In a study by Allen et al 59% of patients treated with co-carbidopa reported Restless leg syndrome associated augmentation effect.6 Hogl et al reported that augmentation occurred in 60% of patients treated with co carbidopa.15 In our study augmentation occurred only in 33.3% of the patients treated with co-carbidopa. It was also noted that the mean co carbidopa dose in the patients who developed augmentation was 330 mg (300 + 30) in study by Hogl et al. They also reported a median of 71 days for development of augmentation in a group of patients. These findings were in concordance to our study. These studies were performed in patients with idiopathic restless legs syndrome whereas in our study, a significant number of patients (24 out of 30 patients -80% of study population) were having underlying Diabetic Neuropathy. Among the patients with chronic restless legs syndrome secondary to diabetic neuropathy only 6 of 24 patients (25%) of patients developed augmentation. This goes on to underline the fact that incidence of augmentation might be low in patients with underling diabetic neuropathy. Among primary restless legs syndrome patients, 4 of 6 patients (66.7%) developed augmentation. Our study could have been confounded by the low incidence of augmentation in secondary restless legs syndrome patients.

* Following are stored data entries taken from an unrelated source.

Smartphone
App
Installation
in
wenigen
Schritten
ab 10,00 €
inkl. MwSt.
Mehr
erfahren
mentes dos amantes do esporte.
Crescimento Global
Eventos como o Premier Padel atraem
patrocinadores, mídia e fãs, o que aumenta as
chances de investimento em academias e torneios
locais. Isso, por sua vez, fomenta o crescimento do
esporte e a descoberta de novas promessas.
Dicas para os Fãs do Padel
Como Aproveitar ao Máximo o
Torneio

                In our study we have used Max Planck Institute (MPI) Criteria for identification of augmentation. The core features of MPI criteria are-

 

A. Basic features (All of which need to be met)

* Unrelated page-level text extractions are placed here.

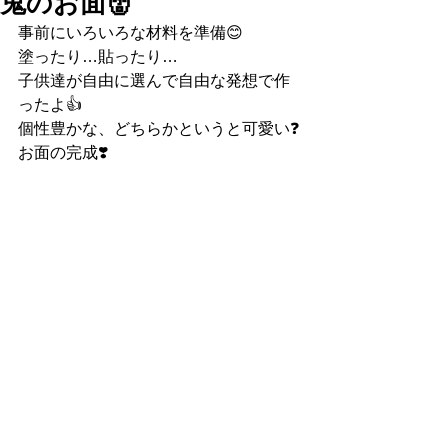
鬼のお面👹
事前にいろいろな材料を準備😊　　
塗ったり…貼ったり… 
子供達が自由に選んで自由な発想で作
ったよ👍　
個性豊かな、どちらかというと可愛い❓
お面の完成❣️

  1. The increase in symptom severity was experienced on five out of seven days during the previous week
  2. The increase in symptom severity is not accounted for by other factors such as a change in medical status, lifestyle or the natural progression of the disorder;
  3. It is assumed that there has been a prior positive response to treatment. In addition, either B or C or both have to be met:

 

B. Persisting (although not immediate) paradoxical response to treatment

RLS symptom severity increases sometime after a dose increase, and improves sometime after a dose decrease

Or

 

C. Earlier onset of symptoms8

Recent treatment guidelines for treatment of restless legs syndrome do not favour use of co-carbidopa inpatients who fall under the category of chronic daily restless legs syndrome according to IRLSSG guidelines and instead advocate use of dopaminergic agonists.The reason stated for this being the high incidence of augmentation associated with co-carbidopa therapy. But since the incidence of augmentation in our study population is low and since the drug was effective in patients with chronic restless legs syndrome, it raises another important question whether co- carbidopa can be used as a first line agent in chronic daily restless legs syndrome especially in a resource limited country like India. It also emphasises on the need for local guidelines for restless legs syndrome therapy.

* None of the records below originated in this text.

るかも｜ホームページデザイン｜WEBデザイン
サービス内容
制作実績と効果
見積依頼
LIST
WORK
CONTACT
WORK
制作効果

The treatment options available for augmentation include splitting up of dopamine agonists to a twice daily dosing or to change to an alternative dopamine agonist or to switch to an alpha 2 delta ligand (Pregabalin or gabapentin). In our study we have switched over the patients who developed augmentation to Gabapentin 300 mg at bedtime. All the 5 patients who developed symptoms of Augmentation responded well to Gabapentin.

Of the 24 patients of secondary restless legs syndrome with underlying Diabetic neuropathy 10 patients were treated elsewhere for diabetic neuropathy with tricyclic antidepressants. The treatment offered in our centre consisted of stopping the tricyclic antidepressants (Due to the possible worsening secondary to anticholinergic properties) and starting on co-carbidopa. All patients reported prompt relief of their symptoms within first week of initiation of co-carbidopa as evidenced by increased quality of sleep and decreased night time symptoms.

CONCLUSIONS

Co-carbidopa may be an effective therapy in chronic daily restless legs syndrome as suggested by the good response in our study. The incidence of augmentation amongst South Indian population may not be as high as seen in western literature. Restless legs syndrome can be easily mistaken for small fibre neuropathy of Diabetes Mellitus and subsequent treatment with tricyclic antidepressants may worsen their symptoms. Hence correct identification of this treatable disorder becomes important to provide comfort to the suffering patient.